How do people make family, especially in terms of gender and intergenerational relations, in the context of cultural plurality? How are different childrearing practices negotiated? What strategies are developed to manage divergent norms around childrens obligations to parents in old age? How are competing notions of the appropriate gender division of labour reconciled? Are family relationships different in these multi-cultural families compared with mono-cultural families? Part 1 of this book provides answers to those questions, drawing on empirically rich studies employing a range of methodologies and spanning diverse circumstances, which include: Thai women living in Belgium and married to non-Thai men; European bi-national couples in the UK; marriage between first-generation Turkish men and third-generation Turkish women in Germany; and couples living in the UK composed of Persians and non-Persians.
In Part 2, this volume considers another type of family being made in contemporary landscapes of migration and (im)mobility, although having antecedents of various forms in previous eras. These are so-called transnational families, whose members are dispersed across borders as they are pushed or pulled out of homelands in search of asylum, better economic futures, or improved lifestyles. While their separation is sometimes by choice, it is often enforced by restrictive migration laws based on utilitarian principles, which may permit the entry of a worker deemed instrumental to the economic needs of the country, but not allow (all) his or her dependants entry, or impose strict conditions on their entry, which migrant workers find impossible to meet. In such cases, migrants and their families have little or no choice but to live apart.
While traditional understandings of family assumed that proximity was a pre-requisite for successful family functioning, research on transnational families has revealed the ways in which family-life can be sustained across distance.
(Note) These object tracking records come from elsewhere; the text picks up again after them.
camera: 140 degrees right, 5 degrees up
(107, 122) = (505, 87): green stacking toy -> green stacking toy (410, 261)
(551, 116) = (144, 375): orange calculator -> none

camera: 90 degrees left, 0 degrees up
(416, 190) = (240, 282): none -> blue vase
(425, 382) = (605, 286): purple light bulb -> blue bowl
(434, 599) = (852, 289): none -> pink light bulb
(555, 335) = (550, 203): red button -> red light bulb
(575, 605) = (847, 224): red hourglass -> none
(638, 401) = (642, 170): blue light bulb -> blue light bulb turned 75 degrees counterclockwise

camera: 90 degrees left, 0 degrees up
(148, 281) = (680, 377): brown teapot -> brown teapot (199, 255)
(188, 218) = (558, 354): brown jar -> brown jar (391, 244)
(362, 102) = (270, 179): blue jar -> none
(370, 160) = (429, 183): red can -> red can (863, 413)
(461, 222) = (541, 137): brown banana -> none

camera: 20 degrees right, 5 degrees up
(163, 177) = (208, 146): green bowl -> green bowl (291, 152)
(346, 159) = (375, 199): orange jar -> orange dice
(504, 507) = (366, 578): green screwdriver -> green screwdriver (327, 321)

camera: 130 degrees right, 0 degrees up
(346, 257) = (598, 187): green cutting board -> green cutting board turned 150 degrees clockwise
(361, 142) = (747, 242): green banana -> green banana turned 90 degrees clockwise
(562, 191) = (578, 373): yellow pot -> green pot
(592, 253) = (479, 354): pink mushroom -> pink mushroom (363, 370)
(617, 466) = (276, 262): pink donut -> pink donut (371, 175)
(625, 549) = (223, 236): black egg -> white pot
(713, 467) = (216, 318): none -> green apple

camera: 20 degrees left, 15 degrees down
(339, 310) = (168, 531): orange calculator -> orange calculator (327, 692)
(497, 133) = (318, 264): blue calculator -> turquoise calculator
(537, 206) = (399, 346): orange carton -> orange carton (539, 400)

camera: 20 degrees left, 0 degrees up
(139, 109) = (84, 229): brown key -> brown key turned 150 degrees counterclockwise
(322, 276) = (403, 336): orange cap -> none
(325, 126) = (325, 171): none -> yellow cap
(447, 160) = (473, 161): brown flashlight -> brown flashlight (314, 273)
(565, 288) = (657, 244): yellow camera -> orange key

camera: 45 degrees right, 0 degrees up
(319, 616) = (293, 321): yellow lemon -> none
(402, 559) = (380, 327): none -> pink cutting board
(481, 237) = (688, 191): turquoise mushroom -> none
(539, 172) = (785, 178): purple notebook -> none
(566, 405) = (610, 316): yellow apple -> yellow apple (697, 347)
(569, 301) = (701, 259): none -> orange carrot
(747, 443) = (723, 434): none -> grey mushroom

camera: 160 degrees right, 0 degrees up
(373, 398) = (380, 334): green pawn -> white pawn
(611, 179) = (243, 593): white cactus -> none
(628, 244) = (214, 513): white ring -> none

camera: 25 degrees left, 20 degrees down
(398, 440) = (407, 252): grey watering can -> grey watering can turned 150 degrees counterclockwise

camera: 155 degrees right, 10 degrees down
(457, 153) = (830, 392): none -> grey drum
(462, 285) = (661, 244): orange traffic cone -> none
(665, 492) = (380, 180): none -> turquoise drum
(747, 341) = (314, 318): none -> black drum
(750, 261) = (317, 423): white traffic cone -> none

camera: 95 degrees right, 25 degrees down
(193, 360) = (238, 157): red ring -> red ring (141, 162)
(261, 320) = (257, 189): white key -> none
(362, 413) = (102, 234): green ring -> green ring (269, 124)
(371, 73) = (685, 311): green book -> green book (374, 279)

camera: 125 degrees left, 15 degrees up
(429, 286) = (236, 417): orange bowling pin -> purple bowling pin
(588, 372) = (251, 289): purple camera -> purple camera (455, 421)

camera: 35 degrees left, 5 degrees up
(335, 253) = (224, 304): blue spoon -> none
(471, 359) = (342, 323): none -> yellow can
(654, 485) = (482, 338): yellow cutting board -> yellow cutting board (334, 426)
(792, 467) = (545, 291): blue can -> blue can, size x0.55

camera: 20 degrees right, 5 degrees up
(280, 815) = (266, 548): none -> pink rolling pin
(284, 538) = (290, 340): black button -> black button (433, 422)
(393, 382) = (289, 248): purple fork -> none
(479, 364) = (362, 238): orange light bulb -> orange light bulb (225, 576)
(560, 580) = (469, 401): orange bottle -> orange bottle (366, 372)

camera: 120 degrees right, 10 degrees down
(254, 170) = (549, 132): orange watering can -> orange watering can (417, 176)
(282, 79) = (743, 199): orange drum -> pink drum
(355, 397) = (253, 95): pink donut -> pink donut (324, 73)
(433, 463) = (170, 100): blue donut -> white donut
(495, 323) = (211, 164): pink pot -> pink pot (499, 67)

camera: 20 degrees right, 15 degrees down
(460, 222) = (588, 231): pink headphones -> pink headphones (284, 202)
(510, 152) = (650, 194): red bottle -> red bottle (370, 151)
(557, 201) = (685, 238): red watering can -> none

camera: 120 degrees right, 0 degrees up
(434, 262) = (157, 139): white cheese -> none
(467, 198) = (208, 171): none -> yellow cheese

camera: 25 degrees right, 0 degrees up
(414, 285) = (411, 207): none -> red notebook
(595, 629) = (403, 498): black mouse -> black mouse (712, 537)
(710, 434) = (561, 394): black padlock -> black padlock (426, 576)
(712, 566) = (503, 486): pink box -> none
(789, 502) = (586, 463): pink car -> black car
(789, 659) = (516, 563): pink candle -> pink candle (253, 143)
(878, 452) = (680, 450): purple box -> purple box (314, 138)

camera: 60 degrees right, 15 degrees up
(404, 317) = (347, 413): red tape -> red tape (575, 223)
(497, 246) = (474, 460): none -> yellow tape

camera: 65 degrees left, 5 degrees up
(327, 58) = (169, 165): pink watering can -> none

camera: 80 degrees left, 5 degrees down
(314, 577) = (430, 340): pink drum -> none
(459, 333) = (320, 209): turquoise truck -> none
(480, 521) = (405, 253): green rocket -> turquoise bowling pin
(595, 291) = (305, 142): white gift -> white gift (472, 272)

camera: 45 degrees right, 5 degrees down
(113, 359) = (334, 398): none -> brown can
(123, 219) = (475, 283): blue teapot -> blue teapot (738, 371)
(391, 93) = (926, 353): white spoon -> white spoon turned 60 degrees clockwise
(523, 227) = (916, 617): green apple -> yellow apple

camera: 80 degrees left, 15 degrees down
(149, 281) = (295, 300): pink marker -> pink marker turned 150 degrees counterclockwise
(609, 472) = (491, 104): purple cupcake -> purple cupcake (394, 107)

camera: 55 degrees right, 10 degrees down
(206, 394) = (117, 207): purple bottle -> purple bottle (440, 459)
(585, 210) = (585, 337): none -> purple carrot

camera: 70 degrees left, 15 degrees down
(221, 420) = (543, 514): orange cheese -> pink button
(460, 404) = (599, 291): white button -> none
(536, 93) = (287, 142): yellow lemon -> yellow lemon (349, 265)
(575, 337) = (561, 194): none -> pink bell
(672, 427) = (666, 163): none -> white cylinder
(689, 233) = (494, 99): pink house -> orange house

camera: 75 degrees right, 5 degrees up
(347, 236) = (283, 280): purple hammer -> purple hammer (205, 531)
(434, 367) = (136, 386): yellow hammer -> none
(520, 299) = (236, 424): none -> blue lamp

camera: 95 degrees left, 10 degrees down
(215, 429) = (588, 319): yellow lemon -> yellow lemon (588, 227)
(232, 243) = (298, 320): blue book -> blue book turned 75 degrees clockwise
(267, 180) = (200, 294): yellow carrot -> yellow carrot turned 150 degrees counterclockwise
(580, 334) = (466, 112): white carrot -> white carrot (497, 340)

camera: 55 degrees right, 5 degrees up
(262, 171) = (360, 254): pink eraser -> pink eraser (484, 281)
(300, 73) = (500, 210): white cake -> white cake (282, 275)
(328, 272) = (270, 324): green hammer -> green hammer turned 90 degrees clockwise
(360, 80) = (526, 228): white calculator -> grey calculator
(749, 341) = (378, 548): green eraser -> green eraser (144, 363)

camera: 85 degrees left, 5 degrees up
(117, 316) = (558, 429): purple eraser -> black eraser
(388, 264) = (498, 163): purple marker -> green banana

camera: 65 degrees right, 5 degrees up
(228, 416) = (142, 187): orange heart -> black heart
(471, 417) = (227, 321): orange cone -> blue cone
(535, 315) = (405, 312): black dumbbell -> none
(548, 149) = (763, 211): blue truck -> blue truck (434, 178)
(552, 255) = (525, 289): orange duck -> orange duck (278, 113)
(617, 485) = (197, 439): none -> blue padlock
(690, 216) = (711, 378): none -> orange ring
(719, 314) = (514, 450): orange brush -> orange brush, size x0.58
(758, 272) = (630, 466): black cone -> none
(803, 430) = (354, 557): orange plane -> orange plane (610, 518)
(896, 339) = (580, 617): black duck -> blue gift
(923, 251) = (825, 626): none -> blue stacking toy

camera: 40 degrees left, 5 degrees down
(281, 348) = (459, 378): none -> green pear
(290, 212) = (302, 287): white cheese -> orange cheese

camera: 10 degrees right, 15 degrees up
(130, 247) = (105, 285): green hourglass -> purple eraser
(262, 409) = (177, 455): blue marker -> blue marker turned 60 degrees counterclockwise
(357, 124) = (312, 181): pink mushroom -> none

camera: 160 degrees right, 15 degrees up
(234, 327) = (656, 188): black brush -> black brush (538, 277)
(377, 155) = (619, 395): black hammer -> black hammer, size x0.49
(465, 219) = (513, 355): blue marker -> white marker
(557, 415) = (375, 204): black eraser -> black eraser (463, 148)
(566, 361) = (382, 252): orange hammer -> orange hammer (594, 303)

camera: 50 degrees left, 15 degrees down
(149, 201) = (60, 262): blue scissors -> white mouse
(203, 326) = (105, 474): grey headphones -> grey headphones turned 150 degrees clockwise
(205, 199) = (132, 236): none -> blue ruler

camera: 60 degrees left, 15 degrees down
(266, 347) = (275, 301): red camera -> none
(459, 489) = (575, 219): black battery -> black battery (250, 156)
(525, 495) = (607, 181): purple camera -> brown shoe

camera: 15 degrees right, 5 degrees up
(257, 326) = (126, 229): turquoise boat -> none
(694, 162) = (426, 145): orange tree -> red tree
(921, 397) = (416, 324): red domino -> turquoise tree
The contributions to Part 2 of this volume invite us to consider the centrality of gender and generational relations in transnational family processes in multiple contexts, and offer reflections on important questions, including: is the effect of spatial distance inevitably negative for kinship relationships?; how are gender norms and relations within families re-worked across distance?; how does family solidarity stand up over sustained periods of separation?; what new roles for children, parents, and grandparents emerge in scenarios of transnational family living?; how are family values challenged and renegotiated for families situated in multi-local contexts that are characterized by different care regimes?
In bringing together in one place research on multi-ethnic families and research on transnational families, the editors of this volume challenge the silo, common in UK scholarship at least, between race and ethnicity studies on the one hand and migration studies on the other hand. In doing so, they illuminate the reflexivity that is required by different actors within families to make family work in the context of both pluriculturalism and mobility. This is an important contribution with potential to inform wider debates about the reflexive skills required to forge societal solidarity in an increasingly diverse and mobile Europe.